生成AIは、時に「ハルシネーション」と呼ばれる、もっともらしいが事実ではない情報(誤情報)を生成することがあります

もし機密性の高い情報を含むプロンプトが原因で、Geminiが事実とは異なる情報を生成し、それが社内外で共有されてしまった場合、企業に誤った判断をさせたり、混乱を招いたりする可能性があります。機密情報を入力しないことで、こうしたハルシネーションによるリスクも軽減できます。

Gemini利用時の4つの情報セキュリティ対策

上記を踏まえ、以下の活用方法と注意点も実践していきましょう。

対策①:抽象化・一般化して活用する

具体例:

企画書作成でGeminiを活用したい場合でも、具体的な会社名や製品名を入力するのではなく、

「SaaS企業のマーケティング戦略について、競合優位性を出すためのアイデアを複数提案してください」

といった形で、情報を抽象化して質問します。

これにより、具体的な機密情報を入力することなく、Geminiのアイデア出しの能力を最大限に活用できます。

対策②:テンプレート作成やアイデア出しに限定的に利用する

具体例:

報告書作成のテンプレート作成プロンプト
「週次報告書のテンプレートを、プロジェクト進捗、課題、次週の予定の3つの項目で作成してください」

ブレインストーミングの補助プロンプト
「新しい顧客獲得のためのオンライン施策について、5つアイデアを出してください」

文章の要約や推敲プロンプト
「この会議議事録を500字程度に要約してください」

ブレインストーミングの補助プロンプト
「新しい顧客獲得のためのオンライン施策について、5つアイデアを出してください」

対策③:社内ガイドラインの策定と従業員への教育

Geminiに限らず、AIツールを業務で利用する際の社内ガイドラインを策定し、従業員に対して定期的な教育を行いましょう。

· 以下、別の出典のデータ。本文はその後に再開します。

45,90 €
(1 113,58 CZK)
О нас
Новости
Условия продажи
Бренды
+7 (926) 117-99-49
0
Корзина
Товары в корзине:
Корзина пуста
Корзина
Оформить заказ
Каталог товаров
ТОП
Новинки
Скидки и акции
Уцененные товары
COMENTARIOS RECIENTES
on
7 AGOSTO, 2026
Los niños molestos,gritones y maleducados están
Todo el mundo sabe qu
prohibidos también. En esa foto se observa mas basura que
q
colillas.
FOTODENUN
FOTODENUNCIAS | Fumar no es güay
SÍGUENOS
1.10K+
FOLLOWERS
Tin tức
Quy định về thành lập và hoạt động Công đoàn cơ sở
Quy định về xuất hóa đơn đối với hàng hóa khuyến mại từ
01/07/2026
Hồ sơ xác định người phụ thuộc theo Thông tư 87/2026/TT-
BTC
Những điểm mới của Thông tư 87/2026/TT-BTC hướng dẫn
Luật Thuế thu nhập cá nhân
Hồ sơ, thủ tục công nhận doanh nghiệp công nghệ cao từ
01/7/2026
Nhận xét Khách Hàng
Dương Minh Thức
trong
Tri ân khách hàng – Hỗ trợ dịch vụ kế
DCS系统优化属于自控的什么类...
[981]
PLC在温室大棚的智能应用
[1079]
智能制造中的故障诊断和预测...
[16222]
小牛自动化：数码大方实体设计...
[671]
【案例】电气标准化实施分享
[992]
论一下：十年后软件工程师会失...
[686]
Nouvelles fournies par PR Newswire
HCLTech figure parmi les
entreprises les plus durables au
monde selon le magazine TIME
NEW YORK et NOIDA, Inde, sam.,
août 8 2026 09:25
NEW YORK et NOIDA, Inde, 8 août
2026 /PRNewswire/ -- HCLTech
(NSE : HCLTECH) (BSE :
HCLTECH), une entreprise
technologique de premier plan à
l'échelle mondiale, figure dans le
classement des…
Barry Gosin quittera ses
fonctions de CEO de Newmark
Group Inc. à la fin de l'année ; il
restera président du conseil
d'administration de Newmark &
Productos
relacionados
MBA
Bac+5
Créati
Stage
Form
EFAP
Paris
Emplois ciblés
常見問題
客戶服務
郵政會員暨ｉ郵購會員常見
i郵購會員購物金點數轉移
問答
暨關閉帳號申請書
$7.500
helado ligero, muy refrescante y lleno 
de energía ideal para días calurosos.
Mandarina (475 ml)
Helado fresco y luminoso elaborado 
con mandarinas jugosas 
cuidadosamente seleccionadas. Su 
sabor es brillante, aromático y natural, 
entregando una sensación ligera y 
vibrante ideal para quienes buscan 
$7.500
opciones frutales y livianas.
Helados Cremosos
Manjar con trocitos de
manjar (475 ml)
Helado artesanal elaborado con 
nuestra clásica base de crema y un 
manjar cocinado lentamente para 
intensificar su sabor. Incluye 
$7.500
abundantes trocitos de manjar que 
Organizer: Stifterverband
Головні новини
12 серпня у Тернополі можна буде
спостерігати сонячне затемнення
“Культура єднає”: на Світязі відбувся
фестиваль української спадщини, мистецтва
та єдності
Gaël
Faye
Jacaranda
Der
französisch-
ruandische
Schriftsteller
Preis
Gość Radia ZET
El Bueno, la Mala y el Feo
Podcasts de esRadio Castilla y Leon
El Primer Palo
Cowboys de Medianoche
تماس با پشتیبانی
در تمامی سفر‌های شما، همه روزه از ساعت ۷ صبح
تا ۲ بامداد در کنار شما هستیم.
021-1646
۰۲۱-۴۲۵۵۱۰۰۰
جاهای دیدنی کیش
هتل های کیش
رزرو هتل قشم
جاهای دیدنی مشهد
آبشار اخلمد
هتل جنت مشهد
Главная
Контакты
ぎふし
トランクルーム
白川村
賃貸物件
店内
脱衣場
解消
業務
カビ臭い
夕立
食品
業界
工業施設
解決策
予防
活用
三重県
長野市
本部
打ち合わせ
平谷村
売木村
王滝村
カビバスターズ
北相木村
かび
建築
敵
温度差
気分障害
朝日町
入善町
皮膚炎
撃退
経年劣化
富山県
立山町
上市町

どのような情報を入力して良いか、どのような情報を避けるべきか具体的な事例を交えて説明することで、従業員のリテラシー向上にも繋がります。

対策④:責任共有モデルを理解する

Google Cloudのサービスでは「責任共有モデル」という考え方があります。

引用元:Google Cloud のセキュリティの概要

これは、クラウドサービスのセキュリティにおいて、Google(クラウドプロバイダ)とユーザー(利用者)のそれぞれが果たすべき責任範囲を明確にするものです。

Geminiの場合、基盤となるインフラのセキュリティはGoogleが責任を持ちますが、ユーザーが入力するデータの内容や、そのデータの利用方法に関してはユーザー自身が責任を持つことになります。

この点を理解し、適切な情報管理を行うことが重要です。